SURABAYA, iNewsSurabaya.id - Ketua Umum Hidupkan Masyarakat Sejahtera (HMS) Center, Hardjuno Wiwoho, mengungkapkan bahwa obligasi rekapitalisasi Bantuan Likuiditas Bank Indonesia (BLBI) telah mencabut hak hidup dan masa depan rakyat Indonesia. Biaya bunga utang negara yang mencapai Rp 700 triliun setiap tahunnya terus bertambah, menciptakan beban berat yang harus ditanggung oleh masyarakat.
Hardjuno menegaskan bahwa skandal BLBI dan obligasi rekap bukan hanya masalah ekonomi, tetapi juga masalah keadilan dan penegakan hukum. Ia menyatakan, penanganan BLBI sering kali hanya menjadi janji politik tanpa tindakan nyata, padahal tindakan konkret untuk mengejar para pelaku dan memastikan uang negara dapat dikembalikan sangat diperlukan.

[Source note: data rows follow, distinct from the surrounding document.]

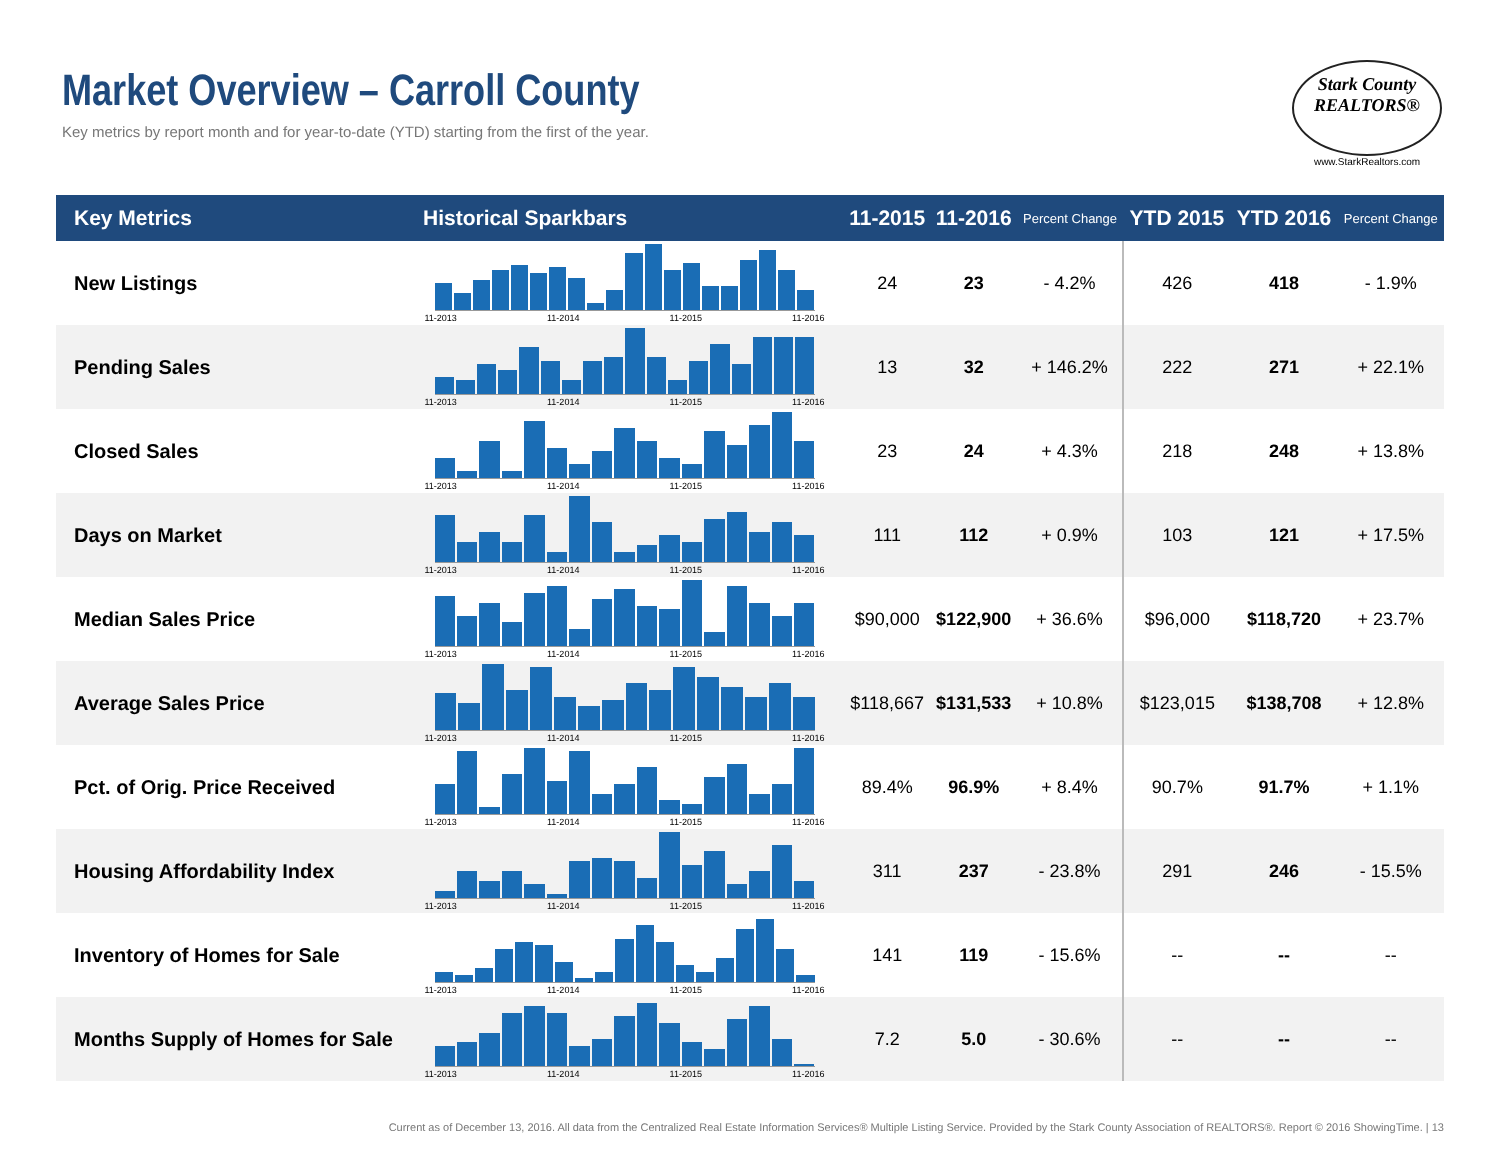Market Overview – Carroll County
Key metrics by report month and for year-to-date (YTD) starting from the first of the year.
Stark County
REALTORS®
www.StarkRealtors.com
| Key Metrics | Historical Sparkbars | 11-2015 | 11-2016 | Percent Change | YTD 2015 | YTD 2016 | Percent Change |
| --- | --- | --- | --- | --- | --- | --- | --- |
| New Listings | 11-2013 11-2014 11-2015 11-2016 | 24 | 23 | - 4.2% | 426 | 418 | - 1.9% |
| Pending Sales | 11-2013 11-2014 11-2015 11-2016 | 13 | 32 | + 146.2% | 222 | 271 | + 22.1% |
| Closed Sales | 11-2013 11-2014 11-2015 11-2016 | 23 | 24 | + 4.3% | 218 | 248 | + 13.8% |
| Days on Market | 11-2013 11-2014 11-2015 11-2016 | 111 | 112 | + 0.9% | 103 | 121 | + 17.5% |
| Median Sales Price | 11-2013 11-2014 11-2015 11-2016 | $90,000 | $122,900 | + 36.6% | $96,000 | $118,720 | + 23.7% |
| Average Sales Price | 11-2013 11-2014 11-2015 11-2016 | $118,667 | $131,533 | + 10.8% | $123,015 | $138,708 | + 12.8% |
| Pct. of Orig. Price Received | 11-2013 11-2014 11-2015 11-2016 | 89.4% | 96.9% | + 8.4% | 90.7% | 91.7% | + 1.1% |
| Housing Affordability Index | 11-2013 11-2014 11-2015 11-2016 | 311 | 237 | - 23.8% | 291 | 246 | - 15.5% |
| Inventory of Homes for Sale | 11-2013 11-2014 11-2015 11-2016 | 141 | 119 | - 15.6% | -- | -- | -- |
| Months Supply of Homes for Sale | 11-2013 11-2014 11-2015 11-2016 | 7.2 | 5.0 | - 30.6% | -- | -- | -- |
Current as of December 13, 2016. All data from the Centralized Real Estate Information Services® Multiple Listing Service. Provided by the Stark County Association of REALTORS®. Report © 2016 ShowingTime. | 13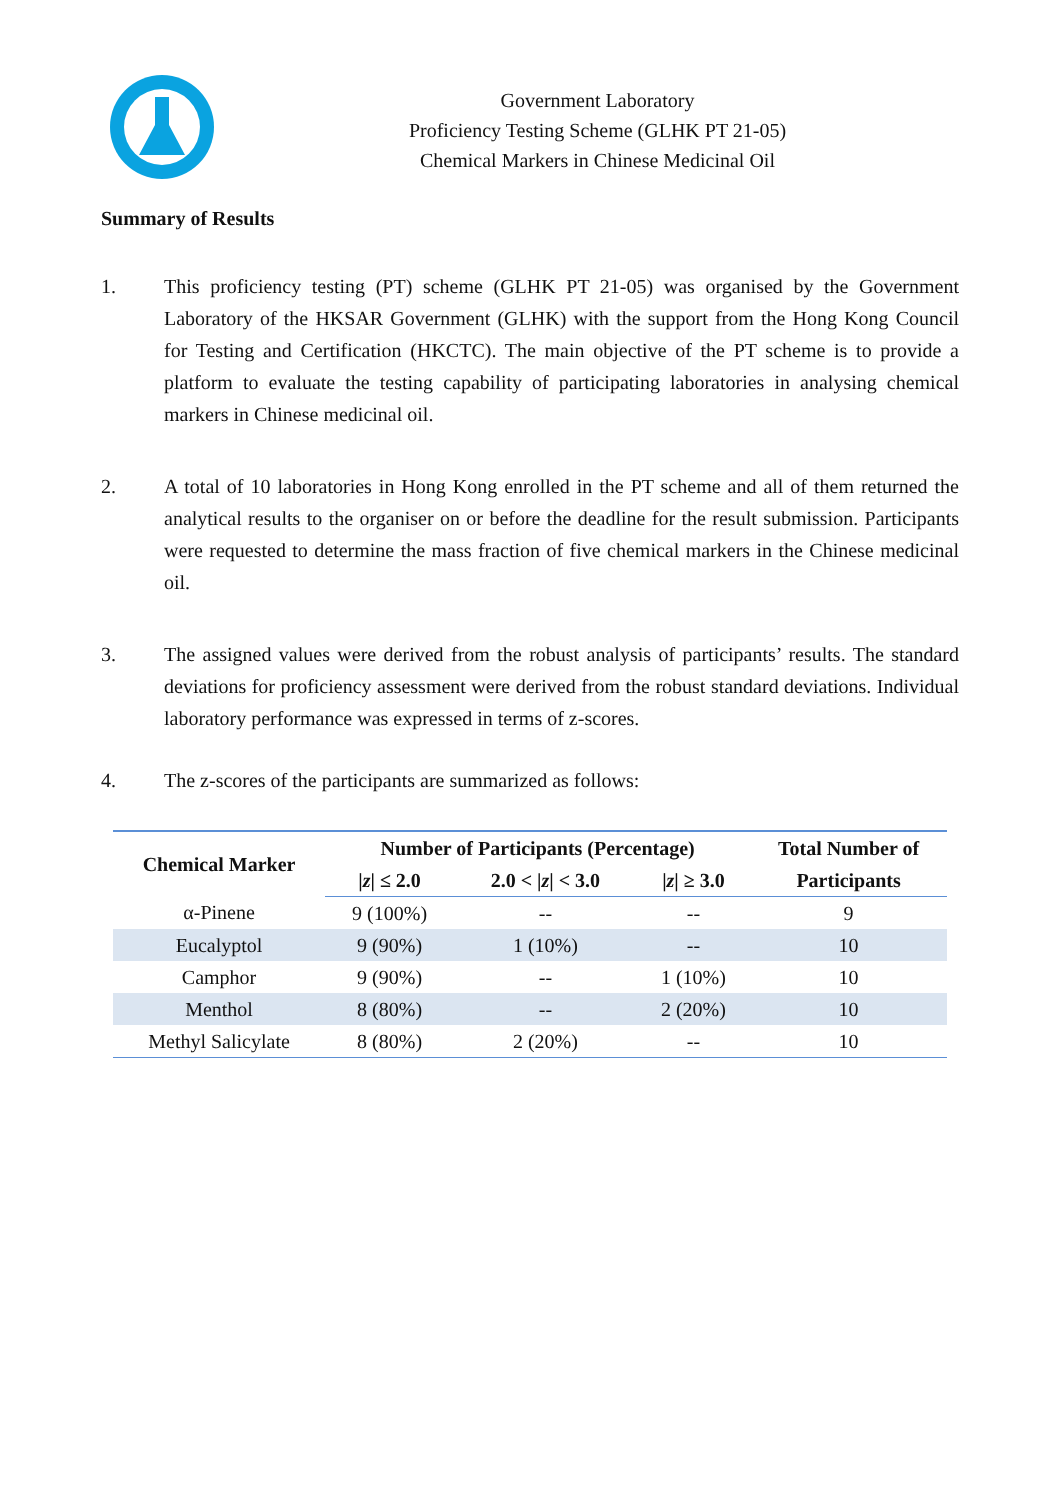Government Laboratory
Proficiency Testing Scheme (GLHK PT 21-05)
Chemical Markers in Chinese Medicinal Oil
Summary of Results
1. This proficiency testing (PT) scheme (GLHK PT 21-05) was organised by the Government Laboratory of the HKSAR Government (GLHK) with the support from the Hong Kong Council for Testing and Certification (HKCTC). The main objective of the PT scheme is to provide a platform to evaluate the testing capability of participating laboratories in analysing chemical markers in Chinese medicinal oil.
2. A total of 10 laboratories in Hong Kong enrolled in the PT scheme and all of them returned the analytical results to the organiser on or before the deadline for the result submission. Participants were requested to determine the mass fraction of five chemical markers in the Chinese medicinal oil.
3. The assigned values were derived from the robust analysis of participants’ results. The standard deviations for proficiency assessment were derived from the robust standard deviations. Individual laboratory performance was expressed in terms of z-scores.
4. The z-scores of the participants are summarized as follows:
| Chemical Marker | Number of Participants (Percentage) | | | Total Number of |
| --- | --- | --- | --- | --- |
| | / z / ≤ 2.0 | 2.0 < / z / < 3.0 | / z / ≥ 3.0 | Participants |
| α-Pinene | 9 (100%) | -- | -- | 9 |
| Eucalyptol | 9 (90%) | 1 (10%) | -- | 10 |
| Camphor | 9 (90%) | -- | 1 (10%) | 10 |
| Menthol | 8 (80%) | -- | 2 (20%) | 10 |
| Methyl Salicylate | 8 (80%) | 2 (20%) | -- | 10 |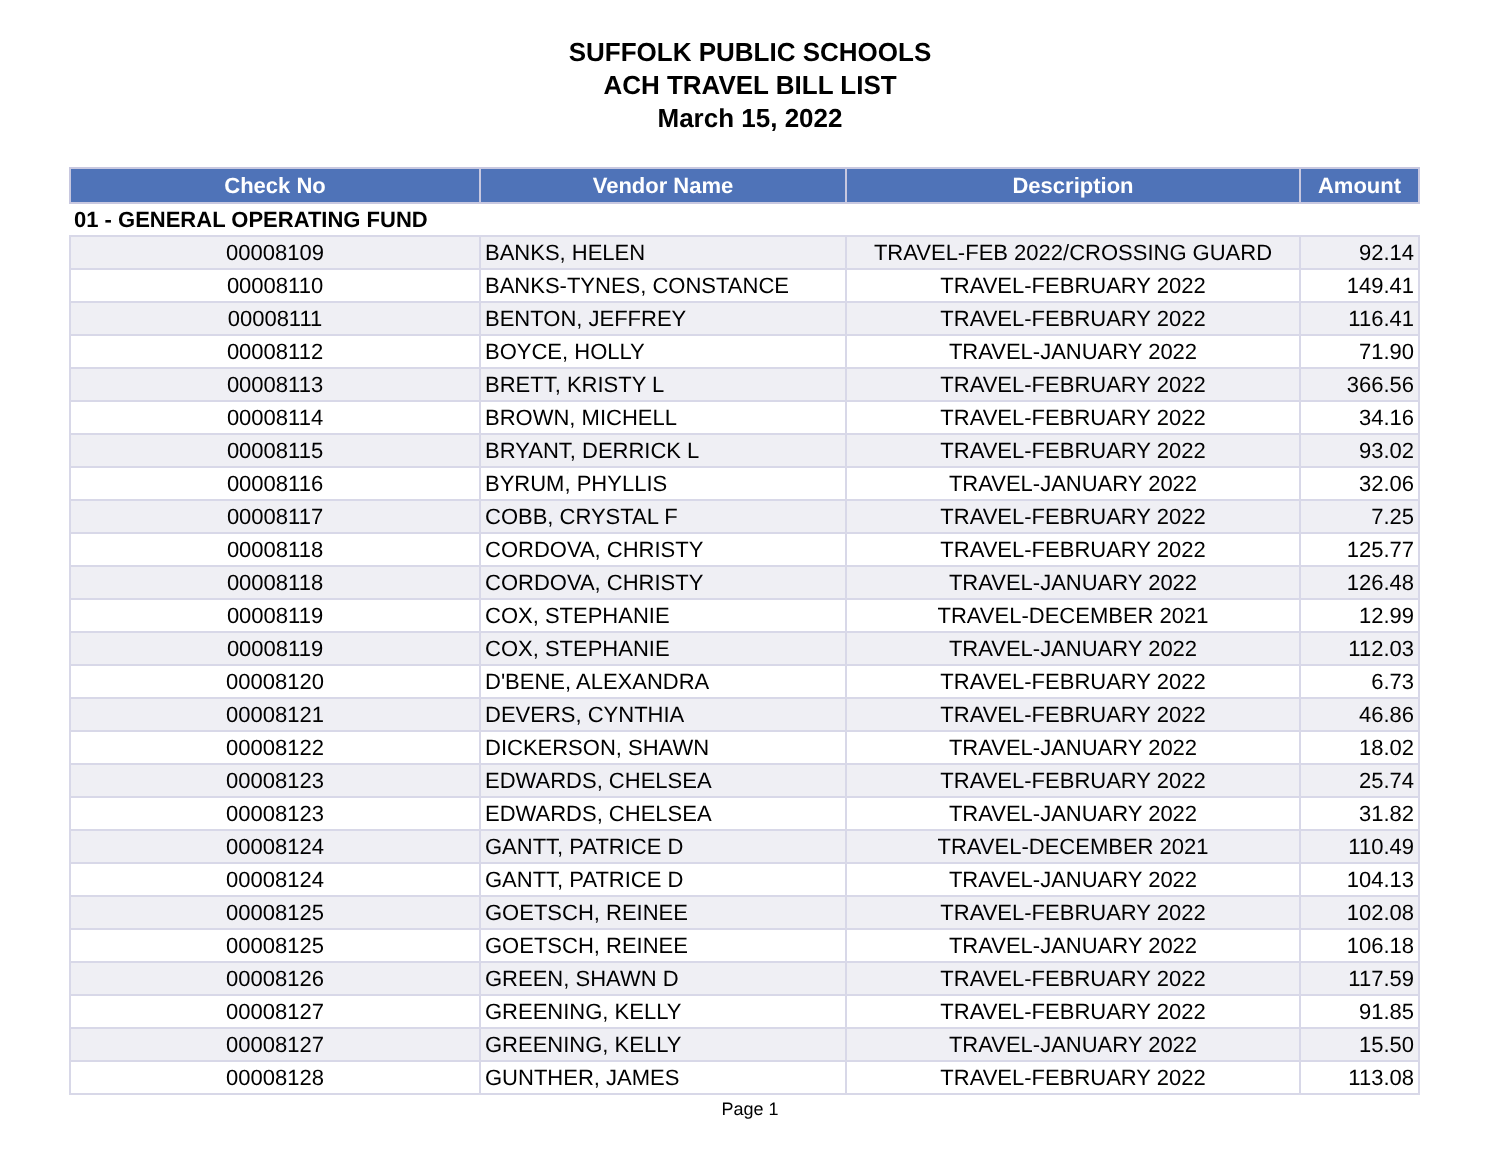SUFFOLK PUBLIC SCHOOLS
ACH TRAVEL BILL LIST
March 15, 2022
| Check No | Vendor Name | Description | Amount |
| --- | --- | --- | --- |
| 01 - GENERAL OPERATING FUND | | | |
| 00008109 | BANKS, HELEN | TRAVEL-FEB 2022/CROSSING GUARD | 92.14 |
| 00008110 | BANKS-TYNES, CONSTANCE | TRAVEL-FEBRUARY 2022 | 149.41 |
| 00008111 | BENTON, JEFFREY | TRAVEL-FEBRUARY 2022 | 116.41 |
| 00008112 | BOYCE, HOLLY | TRAVEL-JANUARY 2022 | 71.90 |
| 00008113 | BRETT, KRISTY L | TRAVEL-FEBRUARY 2022 | 366.56 |
| 00008114 | BROWN, MICHELL | TRAVEL-FEBRUARY 2022 | 34.16 |
| 00008115 | BRYANT, DERRICK L | TRAVEL-FEBRUARY 2022 | 93.02 |
| 00008116 | BYRUM, PHYLLIS | TRAVEL-JANUARY 2022 | 32.06 |
| 00008117 | COBB, CRYSTAL F | TRAVEL-FEBRUARY 2022 | 7.25 |
| 00008118 | CORDOVA, CHRISTY | TRAVEL-FEBRUARY 2022 | 125.77 |
| 00008118 | CORDOVA, CHRISTY | TRAVEL-JANUARY 2022 | 126.48 |
| 00008119 | COX, STEPHANIE | TRAVEL-DECEMBER 2021 | 12.99 |
| 00008119 | COX, STEPHANIE | TRAVEL-JANUARY 2022 | 112.03 |
| 00008120 | D'BENE, ALEXANDRA | TRAVEL-FEBRUARY 2022 | 6.73 |
| 00008121 | DEVERS, CYNTHIA | TRAVEL-FEBRUARY 2022 | 46.86 |
| 00008122 | DICKERSON, SHAWN | TRAVEL-JANUARY 2022 | 18.02 |
| 00008123 | EDWARDS, CHELSEA | TRAVEL-FEBRUARY 2022 | 25.74 |
| 00008123 | EDWARDS, CHELSEA | TRAVEL-JANUARY 2022 | 31.82 |
| 00008124 | GANTT, PATRICE D | TRAVEL-DECEMBER 2021 | 110.49 |
| 00008124 | GANTT, PATRICE D | TRAVEL-JANUARY 2022 | 104.13 |
| 00008125 | GOETSCH, REINEE | TRAVEL-FEBRUARY 2022 | 102.08 |
| 00008125 | GOETSCH, REINEE | TRAVEL-JANUARY 2022 | 106.18 |
| 00008126 | GREEN, SHAWN D | TRAVEL-FEBRUARY 2022 | 117.59 |
| 00008127 | GREENING, KELLY | TRAVEL-FEBRUARY 2022 | 91.85 |
| 00008127 | GREENING, KELLY | TRAVEL-JANUARY 2022 | 15.50 |
| 00008128 | GUNTHER, JAMES | TRAVEL-FEBRUARY 2022 | 113.08 |
Page 1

Sejak skandal ini mencuat, pemerintah telah mengambil beberapa langkah untuk menyelesaikannya. Salah satu perkembangan terbaru adalah pembentukan Satuan Tugas Penanganan Hak Tagih Negara Dana BLBI, yang telah berhasil mengamankan aset senilai Rp 111,2 miliar, termasuk beberapa properti di Jakarta Selatan. Namun, menurut Hardjuno, langkah ini masih jauh dari cukup karena aset tersebut belum diuangkan.
Hardjuno, yang juga merupakan mahasiswa program doktor Hukum dan Pembangunan di Universitas Airlangga, menekankan bahwa di tengah tekanan ekonomi dan beban fiskal yang berat, moratorium pembayaran bunga rekap dan penyitaan aset para pengemplang BLBI harus berjalan beriringan.
"Pemerintah harus berani berhenti membayar bunga rekap yang terus menambah beban keuangan negara dan memberikan dukungan penuh kepada Satgas BLBI untuk menuntaskan penarikan piutang negara dari para obligor BLBI," tandasnya.
Menurutnya, dengan menekan pengeluaran bunga obligasi rekap, pemerintah dapat lebih fokus pada pemulihan ekonomi dan peningkatan kesejahteraan masyarakat. Moratorium ini juga dapat menjadi langkah awal untuk memperbaiki transparansi dan akuntabilitas dalam pengelolaan keuangan negara terkait kasus BLBI.
Selain itu, peran Komisi Pemberantasan Korupsi (KPK) dalam kasus ini juga sangat penting. KPK telah menangani beberapa kasus terkait BLBI, termasuk menjerat Syafruddin A. Tumenggung, mantan Kepala Badan Penyehatan Perbankan Nasional (BPPN), yang dianggap menyalahgunakan wewenang dalam pemberian Surat Keterangan Lunas (SKL) kepada Sjamsul Nursalim, salah satu obligor BLBI. Namun, upaya penegakan hukum ini sering terhambat oleh berbagai faktor, termasuk lemahnya political will dan tindakan politik dari para pemimpin negara.